## Record set
*-*-*

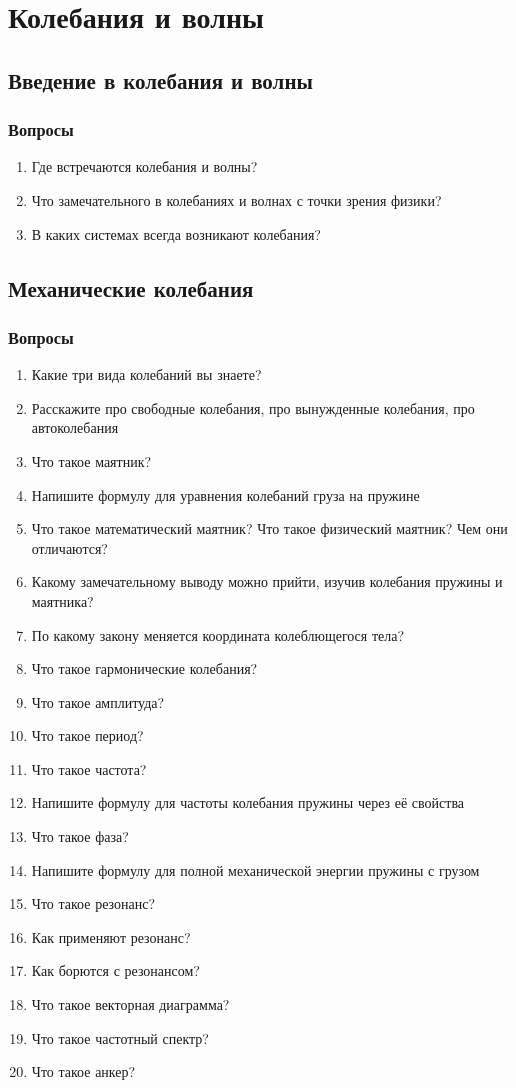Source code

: \documentclass[12pt,a4paper]{report}
\begin{document}
\part{Колебания и волны}
\setcounter{chapter}{-1}

\chapter{Введение в колебания и волны}
\section{Вопросы}
\begin{enumerate}
\item Где встречаются колебания и волны?
\item Что замечательного в колебаниях и волнах с точки зрения физики?
\item В каких системах всегда возникают колебания?
\end{enumerate}

\chapter{Механические колебания}
\section{Вопросы}
\begin{enumerate}
\item Какие три вида колебаний вы знаете?
\item Расскажите про свободные колебания, про вынужденные колебания, про автоколебания
\item Что такое маятник?
\item Напишите формулу для уравнения колебаний груза на пружине
\item Что такое математический маятник? Что такое физический маятник? Чем они отличаются?
\item Какому замечательному выводу можно прийти, изучив колебания пружины и маятника?
\item По какому закону меняется координата колеблющегося тела?
\item Что такое гармонические колебания?
\item Что такое амплитуда?
\item Что такое период?
\item Что такое частота?
\item Напишите формулу для частоты колебания пружины через её свойства
\item Что такое фаза?
\item Напишите формулу для полной механической энергии пружины с грузом
\item Что такое резонанс?
\item Как применяют резонанс?
\item Как борются с резонансом?
\item Что такое векторная диаграмма?
\item Что такое частотный спектр?
\item Что такое анкер?
\end{enumerate}
\end{document}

*-*-*

## Work request
Set the lines above down again, word for word, from the first through the one containing "колебания, про автоколебания"; pictures excluded.

## Your response
Source code

: \documentclass[12pt,a4paper]{report}
\begin{document}
\part{Колебания и волны}
\setcounter{chapter}{-1}

\chapter{Введение в колебания и волны}
\section{Вопросы}
\begin{enumerate}
\item Где встречаются колебания и волны?
\item Что замечательного в колебаниях и волнах с точки зрения физики?
\item В каких системах всегда возникают колебания?
\end{enumerate}

\chapter{Механические колебания}
\section{Вопросы}
\begin{enumerate}
\item Какие три вида колебаний вы знаете?
\item Расскажите про свободные колебания, про вынужденные колебания, про автоколебания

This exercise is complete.